Le Cameroun compte parmi les pays dits à haut impact du sida, avec une épidémie généralisée. La prévalence dans la population générale (15-49 ans) selon la dernière enquête EDS-MICS (2011) est de 4,3%, et l’épidémie touche beaucoup plus les femmes (5,6%) que les hommes (2,9%). La tranche d’âge la plus affectée est celle des 30-39 ans (8,1% (10% chez les femmes et 5,8% chez les hommes) soit la couche active de la population. Le monde du travail est particulièrement touché, les travailleurs ont une prévalence de 4,8% contre 2,9% chez ceux qui n’ont pas d’emploi. Les institutions du monde (publiques, privées, para-publiques) du travail sont vivement à ces effets interpelés pour renforcer l’appropriation de la lutte contre cette épidémie. Leur contribution s’inscrit dans le cadre de la multi-sectorialité qui est un des fondements de la riposte adoptée par le Cameroun.

Détails du projet

3 janvier 2022 - 29 décembre 2023

ONUSIDA

GLO/22/06/UNA

Cameroun - Yaoundé

Dr. Joseph Kemmegne ([email protected])

Le pays a adhéré aux objectifs mondiaux de lutte contre le VIH, le Sida et les IST « 90, 90, 90 » qui prévoient d’amener 90% de personnes vivant avec le VIH à connaître leur statut sérologique, de mettre 90% de ces personnes connaissant leur statut sous traitement antirétroviral (ARV) et que 90% de ces dernières recevant un traitement ARV aient une charge virale indétectable. Ces résultats tardent à être réalisés à cause de différentes contraintes.
La persistance de la stigmatisation et de la discrimination, dans les ménages et dans les lieux de travail rend encore plus difficile la lutte contre le VIH malgré les efforts conjugués du Gouvernement et de ses partenaires nationaux et internationaux. Les résultats de l’étude sur l’index de STIGMA montre que 47% des pertes d’emplois ou des revenus des personnes enquêtées sont dues à leur statut séropositif. Lorsque l’environnement est stigmatisant, les individus craignent de découvrir s’ils sont ou non infectés, de chercher à s’informer sur les moyens de réduire les risques d’exposition au VIH de crainte de susciter des doutes sur leur statut VIH. En outre la peur des conséquences de la stigmatision-discrimation va également empêcher les PVVIH de dévoiler leur infection et de recourir aux services de prise en charge.
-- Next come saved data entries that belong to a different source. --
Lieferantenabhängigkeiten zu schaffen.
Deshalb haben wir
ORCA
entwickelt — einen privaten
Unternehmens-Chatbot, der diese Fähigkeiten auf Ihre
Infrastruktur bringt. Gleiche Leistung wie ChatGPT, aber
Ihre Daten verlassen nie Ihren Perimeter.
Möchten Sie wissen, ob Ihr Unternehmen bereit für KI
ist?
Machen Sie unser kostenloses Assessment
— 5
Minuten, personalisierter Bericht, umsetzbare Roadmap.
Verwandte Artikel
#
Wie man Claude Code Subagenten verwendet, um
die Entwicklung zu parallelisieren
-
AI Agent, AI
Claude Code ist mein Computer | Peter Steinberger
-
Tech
Partenaires institutionnels
• MINTSS,
• GICAM,
• MINAS,
• RECAP+

Objectifs
• Accroitre l’accès aux services de prévention et de prise en charge médicale du aux travailleurs hommes et femmes et personnes vivant avec handicap visuel et auditif
• Contribuer à réduire la stigmatisation et la discrimination liées au VIH et au Sida sur les lieux de travail

Bénéficiaires ultimes
• Hommes et femmes en milieu de travail, y compris dans l’économie informelle
• Hommes et femmes vivant avec handicap visuel et auditif

Résultats attendus
Les travailleurs et autres personnes vulnérables comme les vivants avec handicaps bénéficient d'un accès équitable aux services de prévention, de traitement, de soins en matière de VIH
Le milieu de travail est exempt de discrimination et de stigmatisation liée au VIH et sida.